What good looks like
Good curation neither erases controversy nor celebrates harm. It contextualizes. It allows difficult figures to be studied without being sanctified, and criticized without being erased, whilst critically ignoring the truly rotten apples.
Example
Museums that continue to show works by controversial artists, while explicitly addressing ethical issues in accompanying material, demonstrate curational responsibility. The work is not removed from history, but its meaning is reframed.
5. Quality of Interactions
Dimension: How culture is experienced together
This axis concerns behaviour rather than the content itself. It asks whether a curatorial system encourages reflection, dialogue, and understanding, or outrage, tribalism, and performative engagement.
What good looks like
Good curation optimizes for depth over velocity. It rewards listening, disagreement without dehumanization, and sustained attention. Cultural systems should make it easier to become wiser, not merely louder.
Example
Long-form podcasts, moderated forums, and well-designed deliberative platforms create conditions for meaningful interaction. By contrast, engagement-optimized social feeds often reward the most inflammatory interpretations, regardless of substance.
Web Curators as the new OS for curation
I initially wrote this article with the goal of already designing a system of curation that would lead to a more desirable world. Not too gatekeepy but also with an effective filtering system.
I realise this is way too ambitious to do in one article.
I will have to build upon this one and reflect on the principles of good curation to see how that can manifest into software. Also there will be trials and errors between the thesis and the systemic reality of what users will demonstrate as behaviours emerge.
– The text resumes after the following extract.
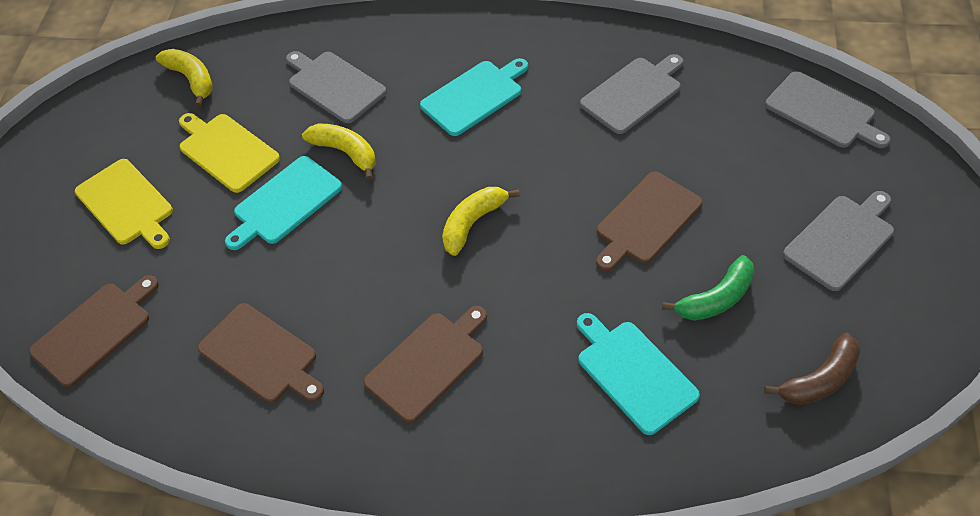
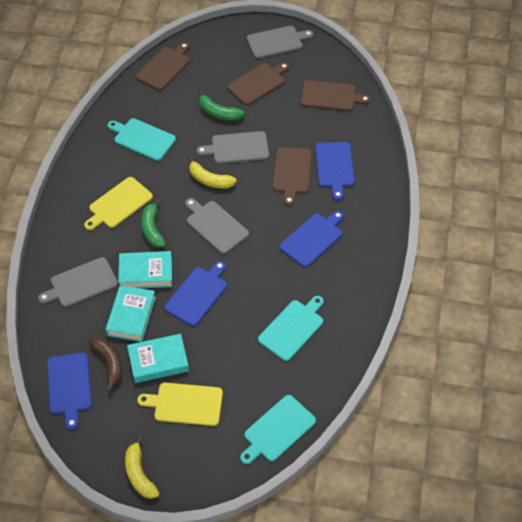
blue cutting board: 0 -> 4
green banana: 1 -> 2
turquoise book: 0 -> 3
yellow banana: 3 -> 2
I still believe that in our overly populistic era, crowds have a hard time telling what’s good, and what’s not. I would like to push for a restoration of a critical analysis allowing for an elevation of ideas, and cultural patterns that are good for our collective.
May we move past the incentives of virality this decade, and into intentional curation again. But AI-powered this time round.
If you’re interested in the future of curation I am building it on Web Curator. This blog is the thinking but the doing is here:
To close I want to leave you with some important questions to slowly ponder:
How can we make citizens better curators?
Who is responsible for upholding our culture?
What are things that make our culture better?
How can we elevate people who have better judgement?
What is the right balance between peer-review and populism?
What is a healthy society’s tolerance to controversial figures?
What makes something good? What makes something relevant? Is it the same?
What is the right margin for diversity of thought that is not too disruptive nor oppressive?









Hello Karim, thank you for taking on this challenging task. There's definitely a need for what you're building. We're stuck with Feedly (which is great if you shell out enough money for its Pro+ plan - have you tried it?), but there is next to no competition or alternatives.
In the last year, a few startups wanting to take on the opportunity created by the deluge of new content and the search and filtering capabilities offered by AI, have started exploring this direction with mixed results. I am talking about the likes of Yutori, Nbot, Yourtrace, Syft, Brief, Newsdata and many other ones.
How is Web Curator going to differentiate and improve upon what these other services are already offering?
How customizable will Web Curator be in terms of allowing the user to suggest new sources to include/exclude, rate results received, find relevant stuff semantically instead of by keyword?